The problem I have with this argument against forgiving student loan debt is rather simple. It’s the only debt you can have that cannot be wiped clean by bankruptcy. And you gotta wonder why that is.
Bjurasz,
The reason that student debt is not dischargeable is because the megabanks, 4 years before they brought down the world economy, convinced their bought and paid for congresscritters that the megabanks would have more money available to support the politicians and their campaigns if the banks didn’t have to write off any private student loan losses due to bankruptcy.

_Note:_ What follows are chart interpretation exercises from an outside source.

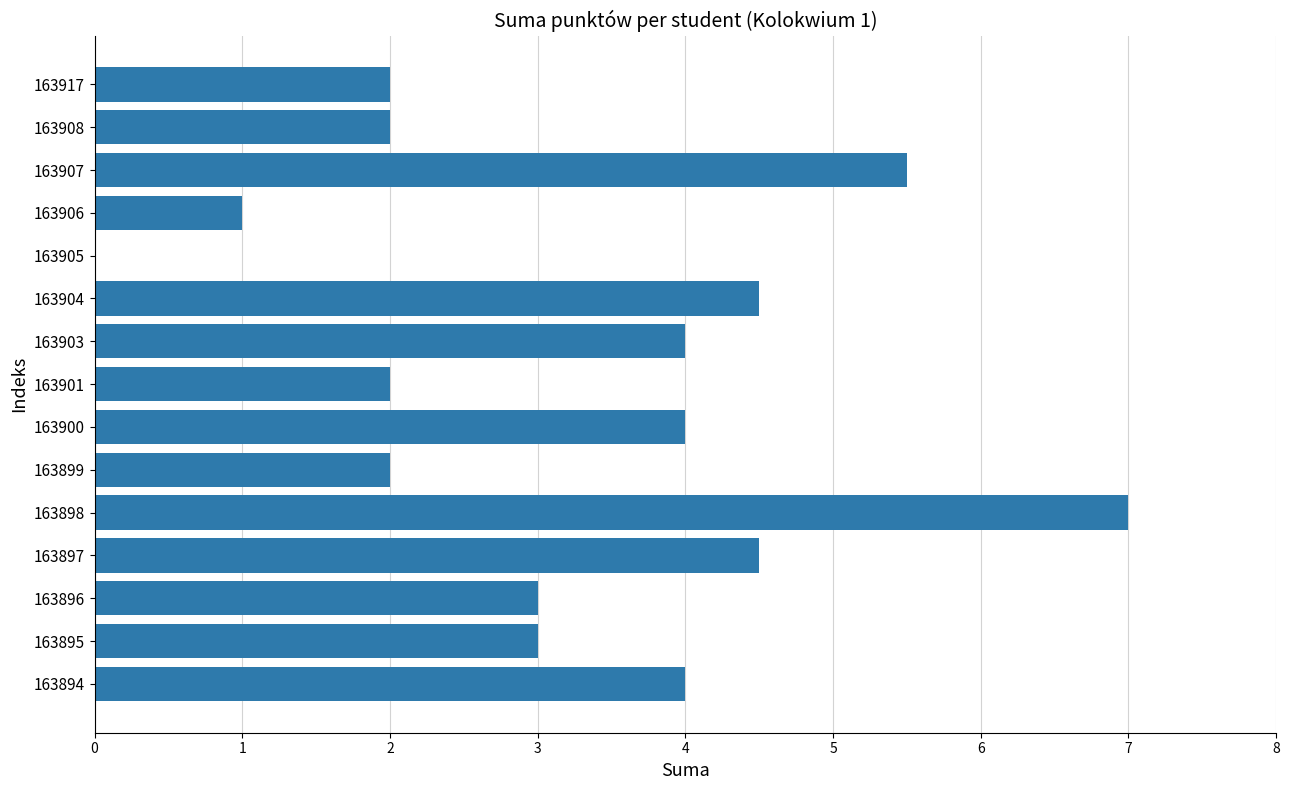

What value does the data have at 163896?

3.0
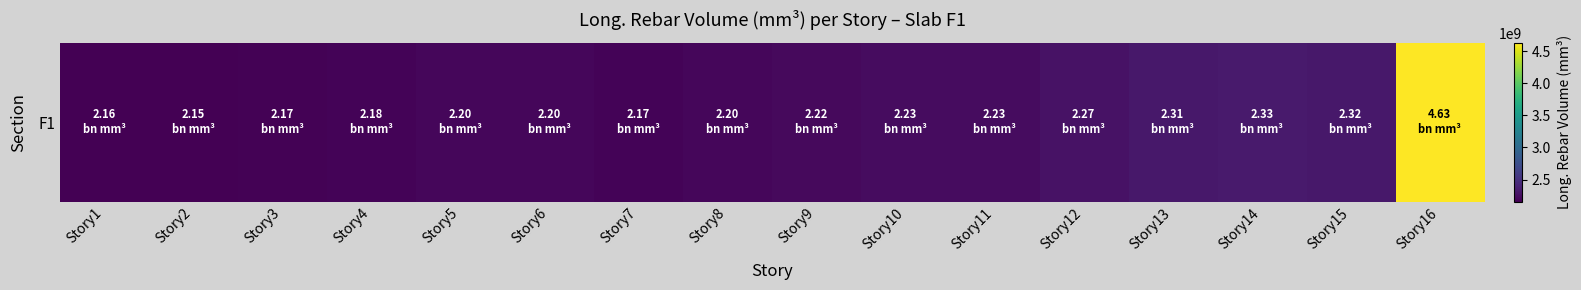

How many data points are less than 2216926962?

8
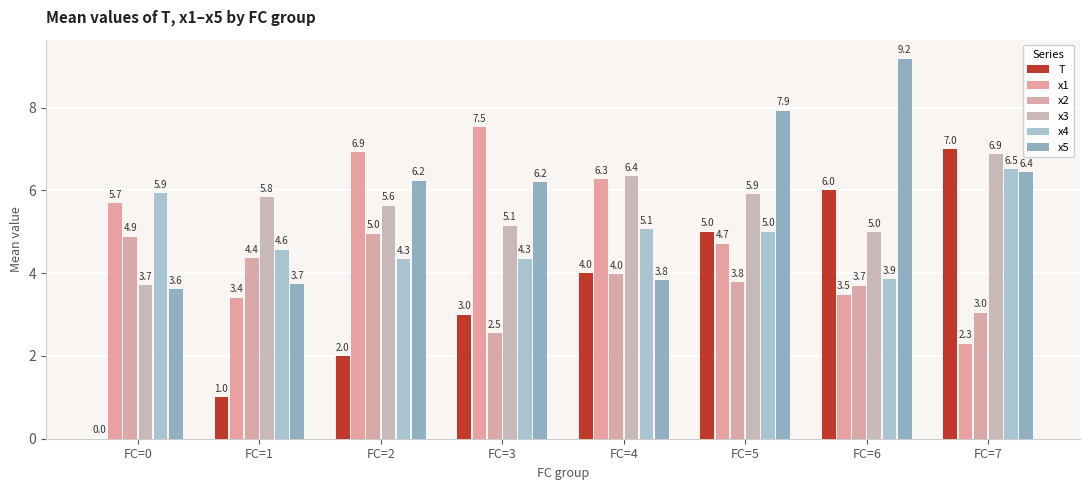

What is the approximate value of T at FC=2?

2.0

The federally guaranteed low-interest student loans were always guaranteed by the government (banks had no risk of loss for defaults), but the banks wanted to make the high-interest private student loans also free from risk of loss. In other words, the banks wanted to have their cake and eat it, too.
No risk of loss for low-interest loans and no risk of loss for high-interest loans - if Congress would only do them the teeny tiny favor of making ALL student loans non-dischargeable.
The new “bankrtupcy discharge-proof” high-interest loan was a child from the perfect marriage of the corrupt bankers with the corrupt politicians.
Unfortunately, the risk-free returns bankers received via non-dischargeable student loans just made the banks more willing to take on other types of risk.
For instance, profits from non-dischargeable student loans helped to encourage banks to grant more and more high-interest mortgage loans to homeowners - including high yield “no doc” NINJA mortgage loans (no income, no job, no equity, no problem).
Before long, the real estate market soured and trillions of homeowner’s equity and taxpayer dollars were lost, but fortunately for the banks, Congress granted to banks taxpayer-funded TARP bailouts, and even better - since they made student debt non-dischargeable.
It was the perfect crime. Millions of newly-unemployed workers were willing to take out high-interest student loans from the megabanks - providing a limitless supply of millstones around their neck.
After all, the students would have to pay for the rest of their natural lives and even beyond - thanks to a few nice little favors courtesy of Congress and underwritten by the US taxpayers.